_Task requirements_:
1. Please set down, word for word, the part of the Hamas article that opens with the words containing "Salah Bardaweel, a" and closes with "rockets, Bardaweel added.".
2. In the Hamas article, what did Hamas give Lebanese families during the 2006 war between Israel and Hizbullah?

Hamas: No connection to Eilat-Aqaba rocket attack

Terror group says they are prepared to help Hizbullah fight Israel.

Hamas Military Wing spokesman (photo credit: ASSOCIATED PRESS)
Hamas Military Wing spokesman
(photo credit: ASSOCIATED PRESS)
Hamas said on Tuesday that it’s ready to help Hizbullah and the Lebanese army “repel” an Israeli military attack on Lebanon.
Hamas’s announcement came shortly after the incident in which an IDF officer and four Lebanese were killed in an exchange of gunfire on the northern border.
RELATED:Analysis: Israel, Jordan fighting terror'Terrorists want to thwart peace'Jordanian man dies in rocket attacks on Eilat area
Hamas, which has several political representatives and thousands of followers in different parts of Lebanon, maintains close ties with Hizbullah.
The Palestinian Authority in the West Bank, by contrast, did not respond to Tuesday’s clash between the IDF and Lebanese soldiers.
Ali Barakeh, Hamas’s top representative in Lebanon, said that the “Palestinian people in Lebanon stand with the Lebanese people and army in repelling a potential Zionist aggression.”
Asked if Hamas was prepared to fight against Israel from Lebanon, Barakeh replied: “Hamas has no military presence in Lebanon. But we are prepared to give the Lebanese people whatever we could.”
He said that during the 2006 war between Israel and Hizbullah, Hamas provided relief aid to thousands of Lebanese families that fled southern Lebanon.
“We opened shelters and schools in refugee camps to help the Lebanese people,” he claimed. “Hamas’s military operation take place only inside the Palestinian territories.”
The Hamas official praised the Lebanese soldiers who opened fire at the IDF troops, saying they acted in a “honorable way.” He added that the incident proved once again that Israel “understands only the language of force and resistance and not negotiations.”
In the Gaza Strip, Hamas spokesman Sami Abu Zuhri accused Israel of “thuggery.” He, too, hailed the Lebanese army for “confronting a Zionist military force and preventing it from infiltrating Lebanon.”
Ismail Radwan, another Hamas spokesman, condemned the IDF response to the shooting as “a new crime that would be added to the occupation’s black record.”
He said that the “aggression against Lebanon was a continuation of Israeli crimes against Palestinians and Arabs and Muslims.”
Hamas, however, denied any involvement in Monday’s rocket attacks on Eilat and the Jordanian port city of Aqaba.
Salah Bardaweel, a Hamas legislator and spokesman, said that his movement was not interested in a war on the Palestinian people “whose wounds are still open [since Operation Cast Lead].”
Israel knows that Hamas did not fire these rockets, Bardaweel added.
“We heard about these rockets for the first time from Israel. The rockets were not fired from the Gaza Strip. In any case, Hamas does not want war.”

_Data listing_:
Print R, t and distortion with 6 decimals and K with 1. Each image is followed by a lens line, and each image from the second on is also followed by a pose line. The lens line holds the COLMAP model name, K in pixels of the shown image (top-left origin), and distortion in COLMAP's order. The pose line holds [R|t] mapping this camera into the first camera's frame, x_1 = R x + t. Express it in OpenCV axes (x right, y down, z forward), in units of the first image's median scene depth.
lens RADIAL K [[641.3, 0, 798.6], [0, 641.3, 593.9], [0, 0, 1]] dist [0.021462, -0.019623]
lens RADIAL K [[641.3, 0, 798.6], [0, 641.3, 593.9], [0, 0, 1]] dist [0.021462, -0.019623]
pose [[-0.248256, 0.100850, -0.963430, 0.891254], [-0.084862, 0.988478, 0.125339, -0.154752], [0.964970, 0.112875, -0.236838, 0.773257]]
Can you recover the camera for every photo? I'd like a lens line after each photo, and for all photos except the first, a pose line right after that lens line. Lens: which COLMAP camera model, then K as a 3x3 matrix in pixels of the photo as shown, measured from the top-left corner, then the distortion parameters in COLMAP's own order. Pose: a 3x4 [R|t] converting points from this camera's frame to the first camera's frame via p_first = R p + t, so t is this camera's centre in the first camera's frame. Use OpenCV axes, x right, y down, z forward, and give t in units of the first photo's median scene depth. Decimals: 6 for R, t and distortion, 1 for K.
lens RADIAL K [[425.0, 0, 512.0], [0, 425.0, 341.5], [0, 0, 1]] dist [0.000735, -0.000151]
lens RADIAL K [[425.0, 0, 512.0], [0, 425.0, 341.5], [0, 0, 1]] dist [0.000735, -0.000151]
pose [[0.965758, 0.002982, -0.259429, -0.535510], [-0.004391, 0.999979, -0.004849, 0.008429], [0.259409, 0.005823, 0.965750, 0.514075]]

_Exercise responses_:
1.
Salah Bardaweel, a Hamas legislator and spokesman, said that his movement was not interested in a war on the Palestinian people “whose wounds are still open [since Operation Cast Lead].”
Israel knows that Hamas did not fire these rockets, Bardaweel added.

2. Relief aid, to thousands of Lebanese families that fled southern Lebanon.